Inspiration from the land: Five questions for chef Marc-André Jetté

questions Marc-André Jetté

As you probably already know, Tastet is interested in everything related to the restaurant industry. We love to discover the best places to eat and drink well. Everyone appreciates good food served in a beautiful space. However, what gives us the most pleasure in pursuing our mission is meeting the people who make these experiences possible. Whether they are restaurateurs, chefs, famous personalities, or heroes who work behind the scenes, these beautiful encounters spark enthusiasm in us that we will always want to share with you. We invite you to discover one of Tastet’s favourite personalities with our little Q&A.

This week, we talked with Marc-André Jetté, the chef and co-owner of the restaurant Hoogan et Beaufort. For several years now, Marc-André has occupied an important place on the Quebec culinary scene. Both his restaurant and his catering service enjoy a solid reputation for the originality and quality of their dishes. The chef lets his imagination run wild in his creations that put forward the products of the earth. When talking to him about his origins, it doesn’t take long to understand where he gets his inspiration from.

And now, let’s learn a bit more about one of the best chefs in the province…

What three ingredients are always in your pantry?

Fresh garlic. I always use it. I also always have butter. And chili paste cooked over a wood fire, to which we add sugar, salt, and vinegar. We do that in the restaurant. I use it in many recipes, it adds a depth of flavour. It’s like the pepper we use in all our recipes, it gives more depth but never hides the taste of the other food. It’s my homemade tabasco in a way.

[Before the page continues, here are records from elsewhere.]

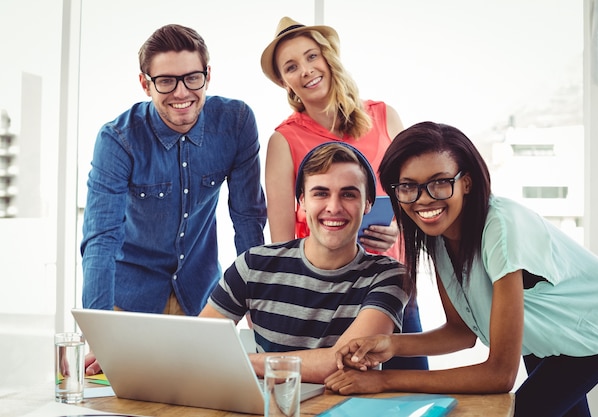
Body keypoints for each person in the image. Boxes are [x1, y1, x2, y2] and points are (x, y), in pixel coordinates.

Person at [324, 121, 598, 417]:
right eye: (408, 187)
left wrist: (383, 380)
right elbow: (461, 332)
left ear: (466, 182)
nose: (424, 198)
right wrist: (390, 344)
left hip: (596, 321)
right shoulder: (437, 236)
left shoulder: (501, 229)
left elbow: (499, 374)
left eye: (440, 182)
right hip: (546, 334)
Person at [81, 24, 266, 373]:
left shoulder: (237, 122)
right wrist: (100, 335)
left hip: (201, 301)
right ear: (145, 83)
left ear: (208, 76)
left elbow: (248, 220)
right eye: (166, 81)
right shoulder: (118, 139)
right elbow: (100, 240)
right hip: (128, 302)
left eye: (192, 78)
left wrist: (258, 304)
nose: (181, 92)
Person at [260, 16, 427, 370]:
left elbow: (416, 197)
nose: (304, 71)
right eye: (291, 66)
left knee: (411, 391)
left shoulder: (384, 117)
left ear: (328, 57)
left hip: (393, 285)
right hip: (327, 300)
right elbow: (282, 244)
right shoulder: (283, 141)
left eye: (311, 57)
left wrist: (398, 227)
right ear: (284, 81)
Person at [199, 142, 409, 384]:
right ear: (302, 201)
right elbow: (201, 346)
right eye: (320, 193)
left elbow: (342, 363)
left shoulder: (389, 276)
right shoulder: (253, 266)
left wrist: (240, 361)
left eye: (348, 194)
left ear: (368, 204)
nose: (334, 207)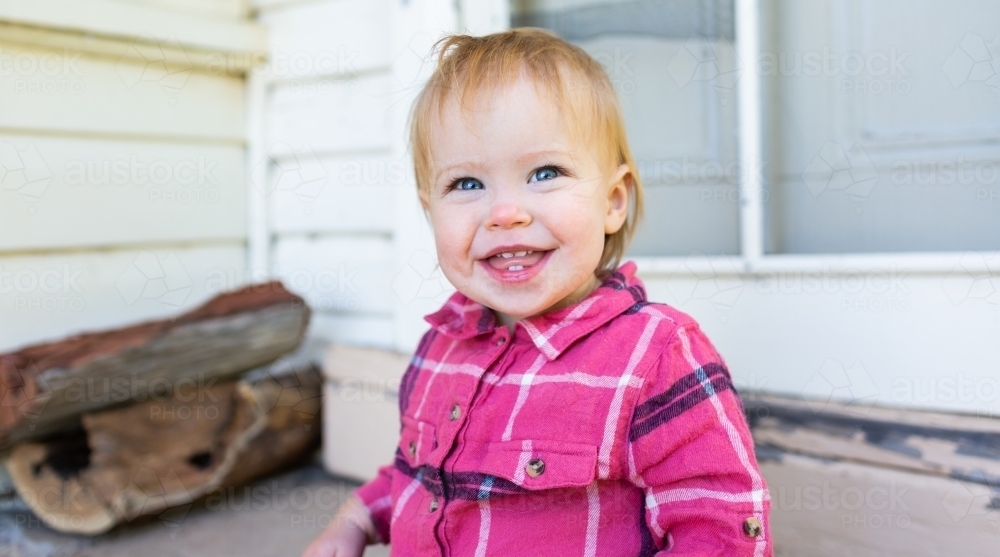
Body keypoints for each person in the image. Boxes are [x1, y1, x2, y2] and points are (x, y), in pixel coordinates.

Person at [302, 28, 771, 557]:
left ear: (614, 200)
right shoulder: (442, 346)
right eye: (467, 184)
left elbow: (720, 526)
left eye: (545, 173)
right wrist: (354, 520)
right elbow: (419, 476)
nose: (506, 213)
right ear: (429, 209)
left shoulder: (656, 356)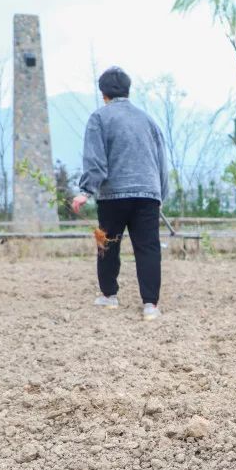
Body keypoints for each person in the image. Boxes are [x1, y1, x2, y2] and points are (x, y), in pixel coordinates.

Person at [73, 67, 168, 321]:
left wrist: (86, 191)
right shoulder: (148, 120)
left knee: (108, 244)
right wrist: (160, 194)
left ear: (103, 93)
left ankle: (109, 295)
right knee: (148, 247)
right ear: (128, 90)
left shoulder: (99, 118)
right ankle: (150, 304)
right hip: (148, 193)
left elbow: (95, 160)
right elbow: (161, 161)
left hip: (113, 194)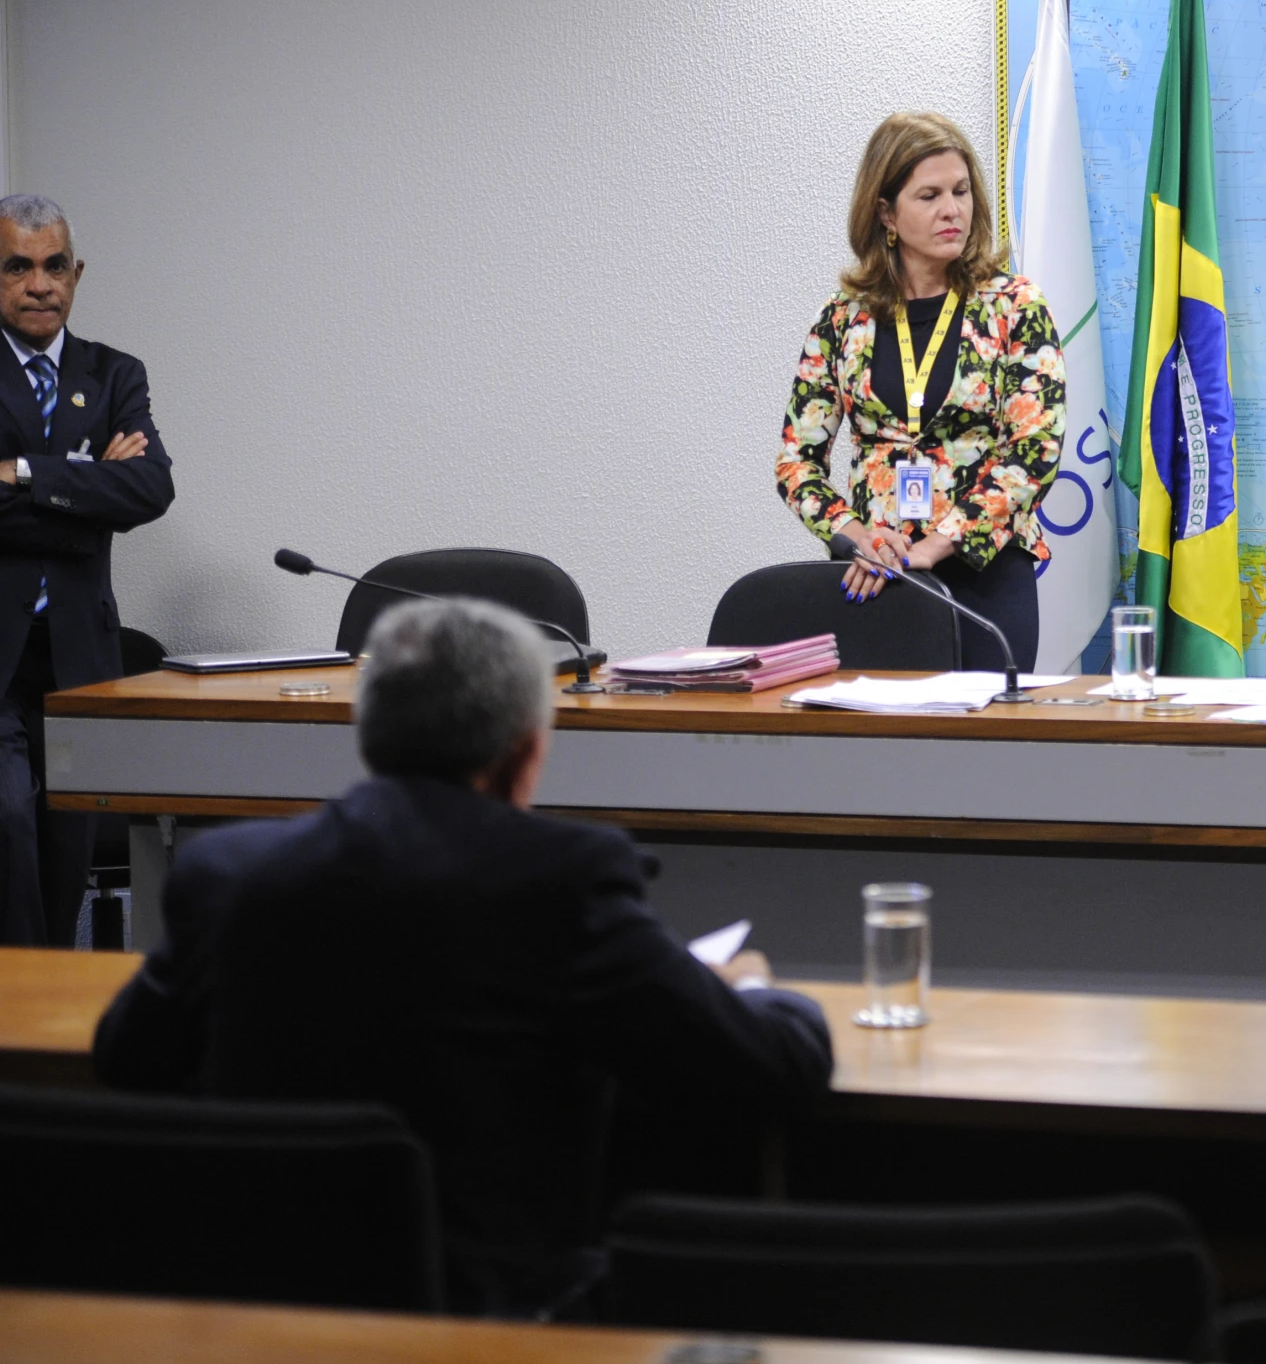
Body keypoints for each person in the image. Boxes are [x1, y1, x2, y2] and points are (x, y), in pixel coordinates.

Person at [93, 599, 833, 1316]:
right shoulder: (559, 880)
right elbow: (772, 1066)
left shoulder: (225, 872)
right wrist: (759, 990)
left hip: (255, 1311)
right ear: (526, 752)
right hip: (491, 1314)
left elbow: (127, 1058)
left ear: (365, 733)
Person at [777, 111, 1066, 672]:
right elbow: (796, 464)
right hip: (877, 575)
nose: (952, 209)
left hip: (986, 575)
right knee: (879, 754)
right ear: (886, 212)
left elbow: (1035, 450)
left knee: (981, 752)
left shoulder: (1014, 307)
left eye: (961, 191)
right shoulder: (840, 320)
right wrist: (854, 536)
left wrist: (937, 545)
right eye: (929, 195)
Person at [0, 195, 172, 946]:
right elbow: (111, 497)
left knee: (69, 838)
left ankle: (51, 1001)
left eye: (54, 266)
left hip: (78, 653)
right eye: (18, 266)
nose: (39, 285)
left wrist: (22, 476)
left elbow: (148, 488)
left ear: (77, 273)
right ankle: (22, 1009)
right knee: (7, 824)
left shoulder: (113, 374)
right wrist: (83, 484)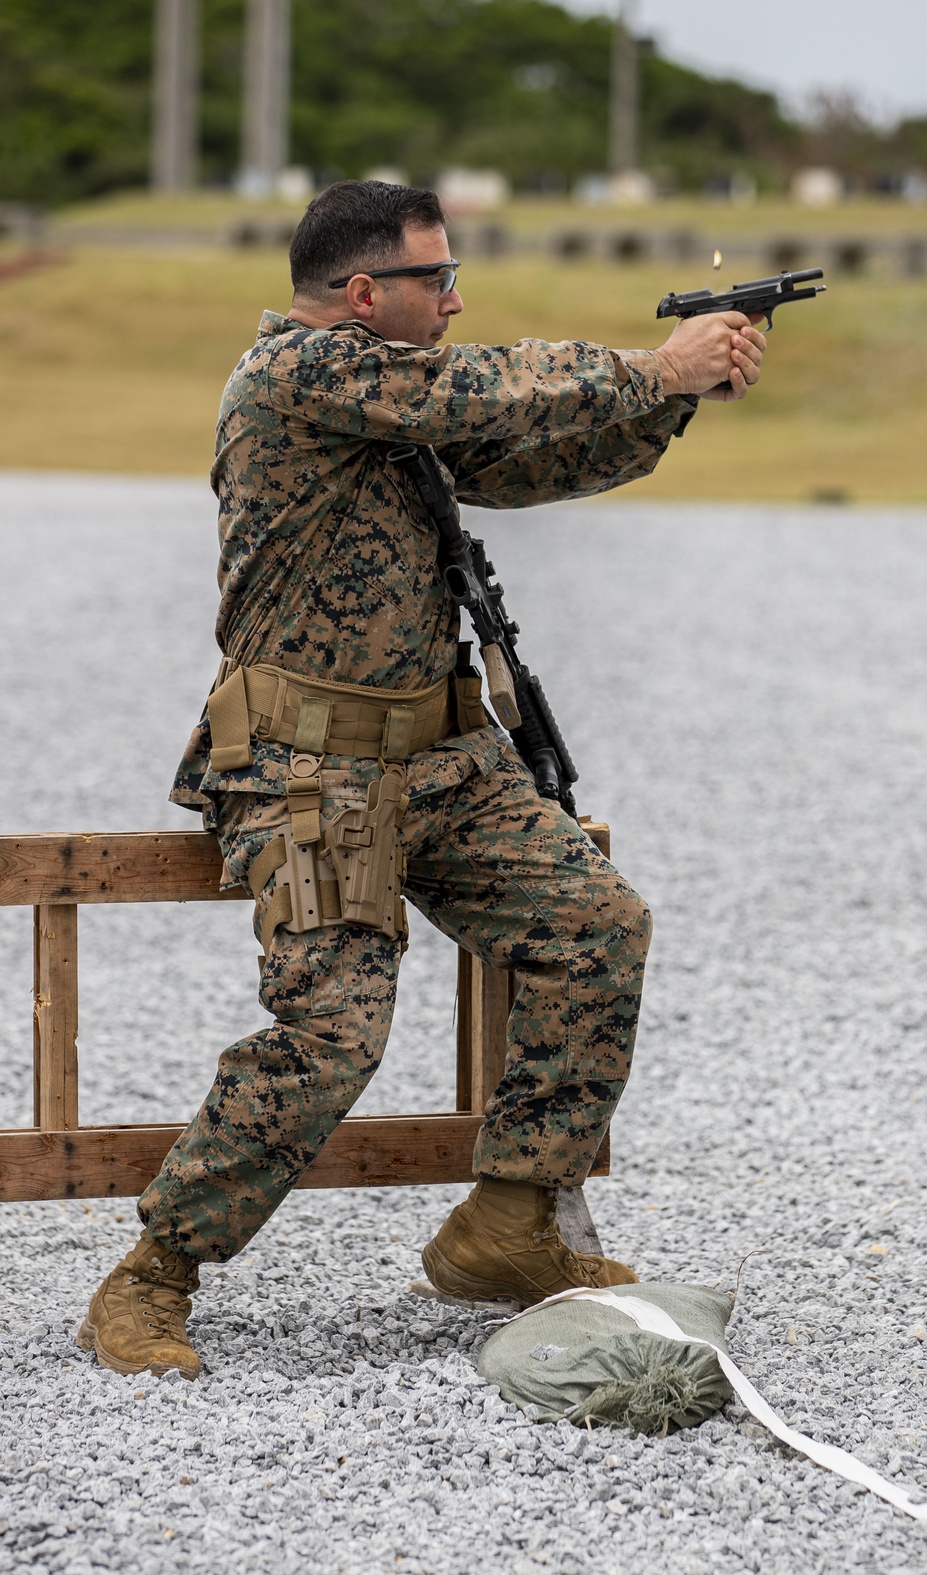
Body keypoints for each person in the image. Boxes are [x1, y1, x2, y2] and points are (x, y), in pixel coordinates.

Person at [77, 180, 766, 1381]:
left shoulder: (391, 402)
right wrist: (655, 364)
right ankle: (150, 1279)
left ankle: (507, 1226)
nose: (454, 300)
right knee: (335, 1032)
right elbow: (486, 386)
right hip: (308, 769)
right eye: (433, 281)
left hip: (437, 754)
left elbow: (524, 453)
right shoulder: (303, 375)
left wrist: (679, 398)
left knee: (594, 927)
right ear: (361, 295)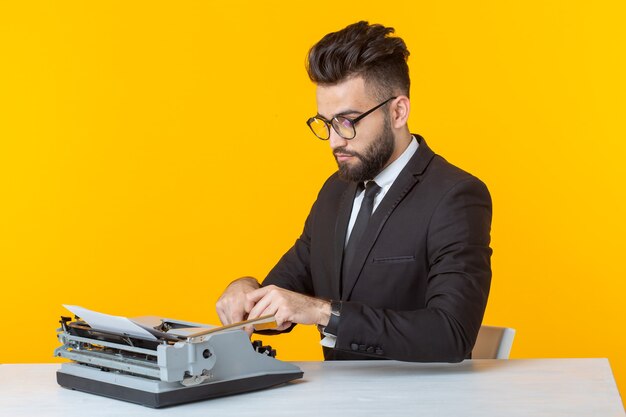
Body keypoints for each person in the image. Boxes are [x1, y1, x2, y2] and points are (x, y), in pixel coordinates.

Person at [216, 21, 492, 362]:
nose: (334, 140)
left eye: (348, 122)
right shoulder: (335, 191)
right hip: (337, 400)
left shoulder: (456, 196)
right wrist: (246, 290)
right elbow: (285, 294)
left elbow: (451, 335)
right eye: (325, 123)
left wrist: (323, 313)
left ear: (398, 111)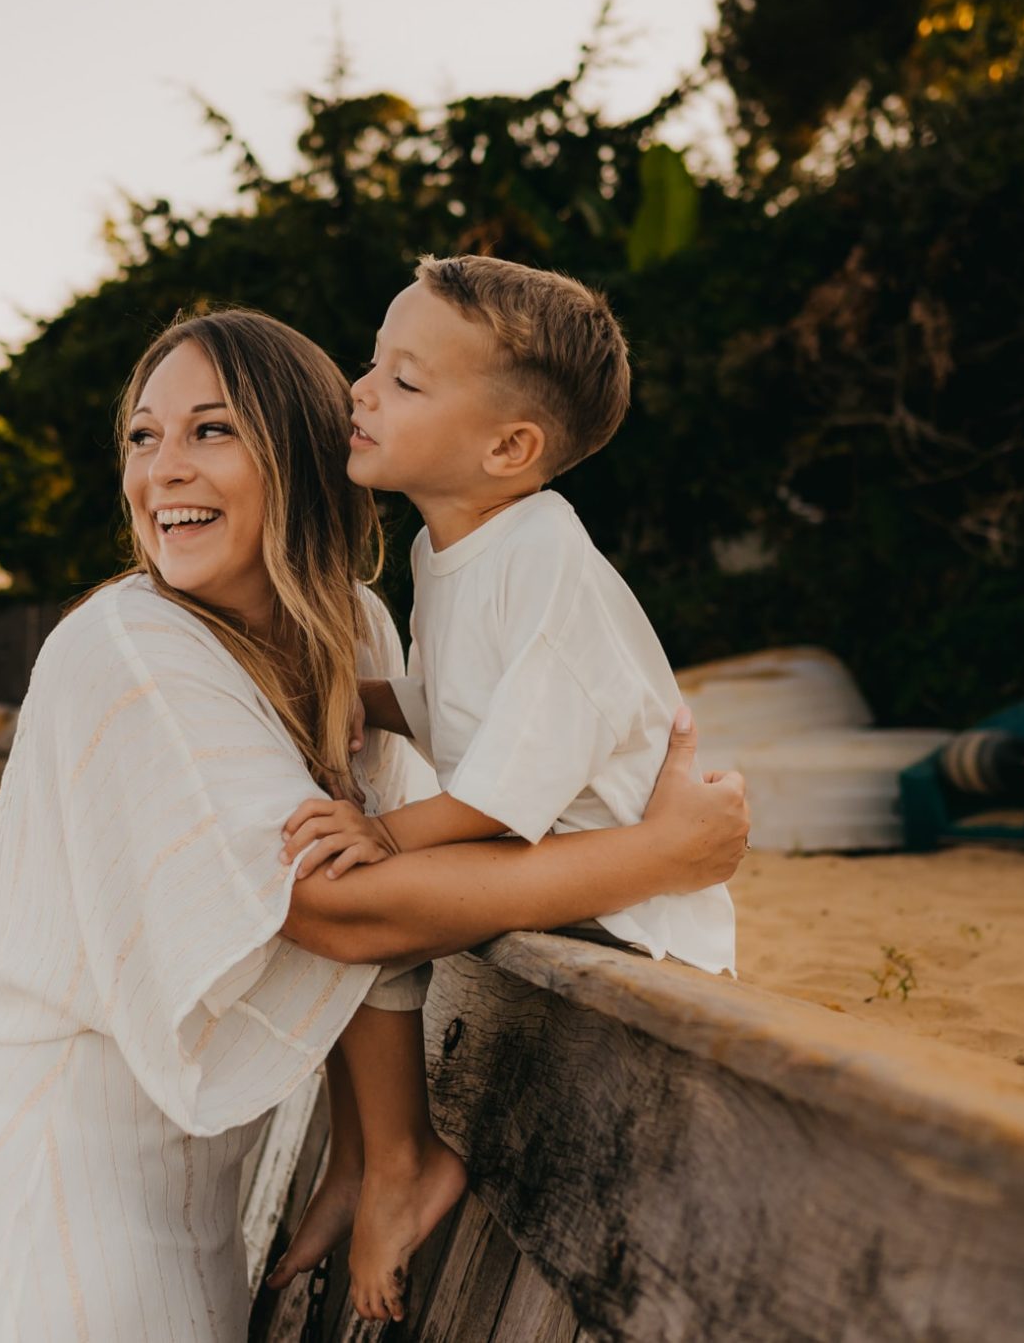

What is the food you like to work with the most?

Vegetables. I come from the countryside, my parents were granola. There was no processed food in the house, my parents didn’t want us to eat that. We were seen as weird by the neighbours. At school, everyone had Joe Louis in their lunch box. If you didn’t have it, you were not normal. We had a big garden and we grew all our own fruit and vegetables. Asparagus, cucumbers, tomatoes, strawberries, raspberries, blueberries… I always liked working with vegetables because not many restaurants did when I started 15 years ago. Big chunks of meat were often the norm. Yet the quality of vegetables is incredible in Quebec. Our mission at the restaurant is to always have several vegetable entrees to offer. At home, with my daughter and my wife, there are evenings when we will have a small piece of meat to share and plenty of vegetables to fill our plates. For me, it’s happiness.

Is there a dish that brings you back to your childhood?

One of my family’s signature dishes—which can be ordered online right now—is chicken pot pie. My mother makes it every fall, so we can eat it all winter long. My family still makes a hundred chicken pot pies every fall, which we divide into five to freeze and eat throughout the year. It reminds me of my fall dinners at home with the family when I was small. Every family has its own signature dish; at the Jetté’s, it’s chicken pot pie.

Is there one person in particular who has marked your career in the kitchen?

There are many people, it would be difficult to name just one. I started as a dishwasher when I was 15, and I started cooking when I was 18. I’ve been working in a restaurant for about 25 years. I have met many inspiring people through the years. I owe my taste for cooking and my attachment to the land and the farm to my family. Deep down, when I was younger, I knew that this profession would work. As I matured, it made sense to work in the kitchen with the products that I am passionate about, and with the people too. I really enjoy working in a team.

Several chefs have influenced me afterwards, that’s for sure. I would be hard-pressed to put my finger on one person. For a long time I worked with Patrice Demers (at Laloux), we worked together for about 10 years. I was marked by Patrice’s culinary culture, the energy he devoted to researching and wanting to see what was happening elsewhere on the planet. He brought me a lot of useful information every day that helped my development. We had a lot to learn from each other.

Who would you most like to cook for?

That’s a good question. I would go with a French chef named Michel Bras, who I was lucky enough to meet briefly when I was in France for my internships. I was introduced to him as a chef, and he took the time to shake my hand. For me, it was like meeting U2 or Celine. I’m not a groupie, but I have a lot of respect for chefs who paved the way before us. But I would rather have him cook for me, or just have a drink with him and talk. It’s always stressful to cook for a chef.

A food that you could eat every day?

It’s not complicated, I eat cheese every day. Good baker’s bread and cheese. It’s part of my diet. I could spend several years on a desert island eating nothing but this.

One food you would never eat?

I hate spicy food, which hides its flavours with spices (we’re talking about power, not flavours). I will never be able to. When a dish is spicy just to be spicy, it’s a no-go.

This or that

Sweet or savoury?
Savoury.

Wine or beer?
Wine.

Dessert or cheese?
Cheese.

Bread or pasta?
I can’t answer that question for you. My two guilty pleasures!

Thanks to Marc-André Jetté for answering a few of our questions!